What is a derivative action?
A derivative action is a lawsuit brought by a shareholder of a corporation, on behalf of the corporation, to enforce a cause of action against a third party, such as an officer or director of that corporation. Derivative actions most often involve charges that officers and directors are wasting corporate assets, or that a corporation’s management or board of directors breached fiduciary duties owed to shareholders by negligence, mismanagement or self-dealing.
Derivative actions are lawsuits filed by shareholders on behalf of the corporation to enforce a cause of action against a third party, such as an officer or director of that corporation. Derivative actions are brought when a corporation possesses, but does not enforce, its rights against third parties, which may include insiders. It is often necessary for shareholders to institute a derivative action because the corporation, which is run by officers and directors, will not bring a lawsuit against one of its own, even where there is serious wrongdoing.

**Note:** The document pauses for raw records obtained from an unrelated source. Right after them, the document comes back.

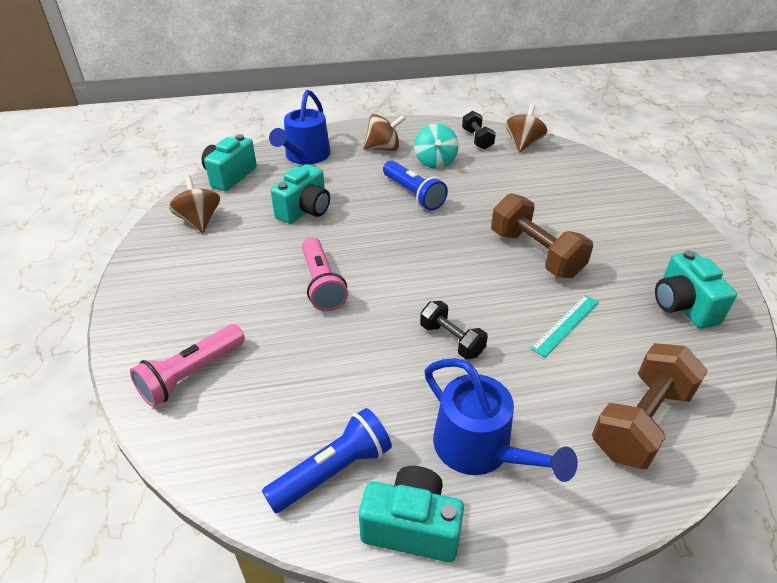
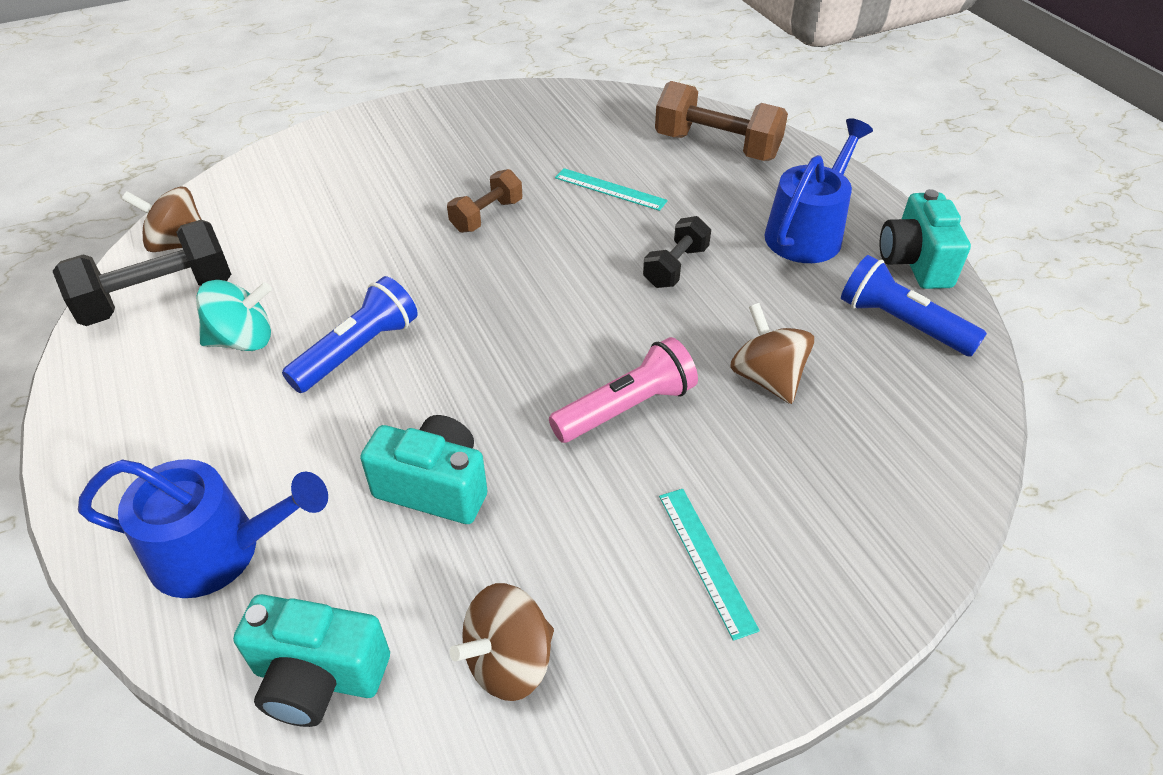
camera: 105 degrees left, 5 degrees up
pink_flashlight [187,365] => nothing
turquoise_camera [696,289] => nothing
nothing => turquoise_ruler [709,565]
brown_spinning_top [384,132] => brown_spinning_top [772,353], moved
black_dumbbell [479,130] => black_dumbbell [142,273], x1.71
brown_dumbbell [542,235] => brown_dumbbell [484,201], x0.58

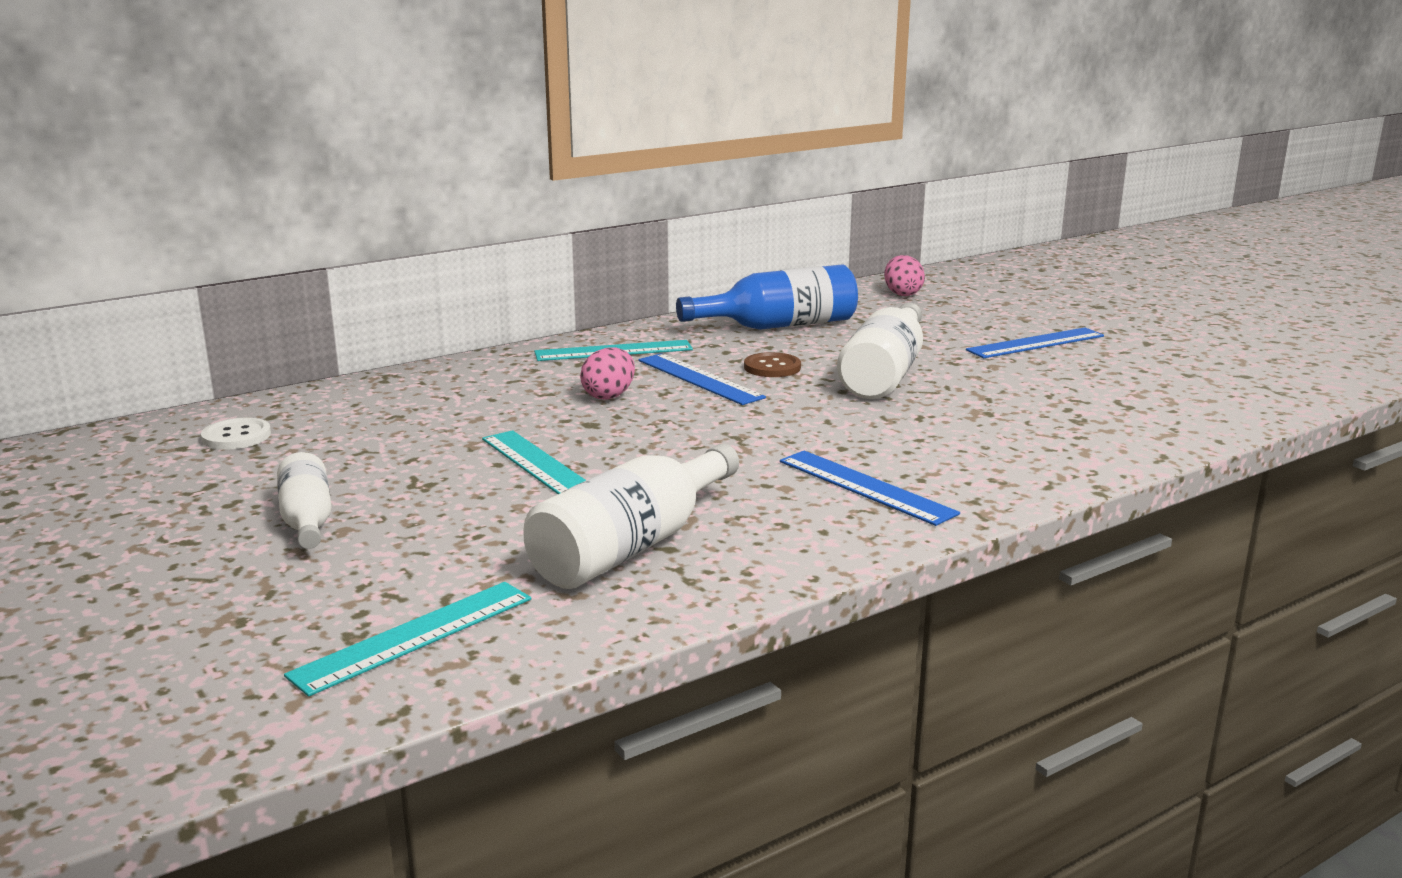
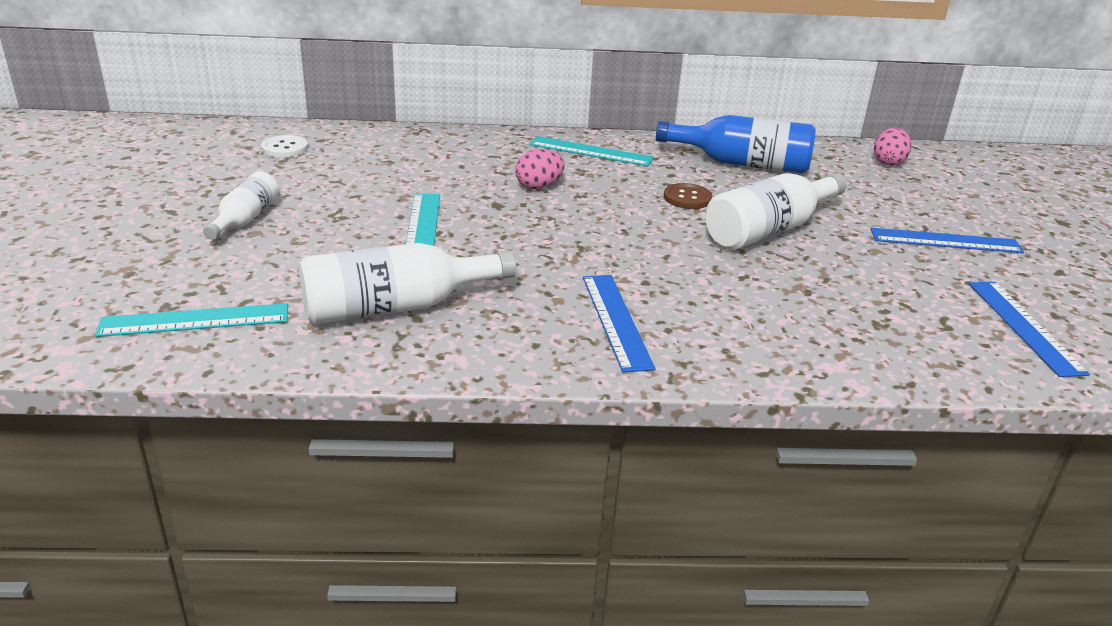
camera: 30 degrees right, 10 degrees up
blue_ruler [702,379] => blue_ruler [1029,329], moved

A derivative action is a lawsuit brought by a shareholder of a corporation, on behalf of the corporation, to enforce a cause of action against a third party, such as an officer or director of that corporation. Derivative actions are brought when a corporation possesses, but does not enforce, its rights against third parties. It is often necessary for a shareholder to institute a derivative action because the corporation, which is run by officers and directors, will not bring a lawsuit against one of their own, even if there has been serious wrongdoing.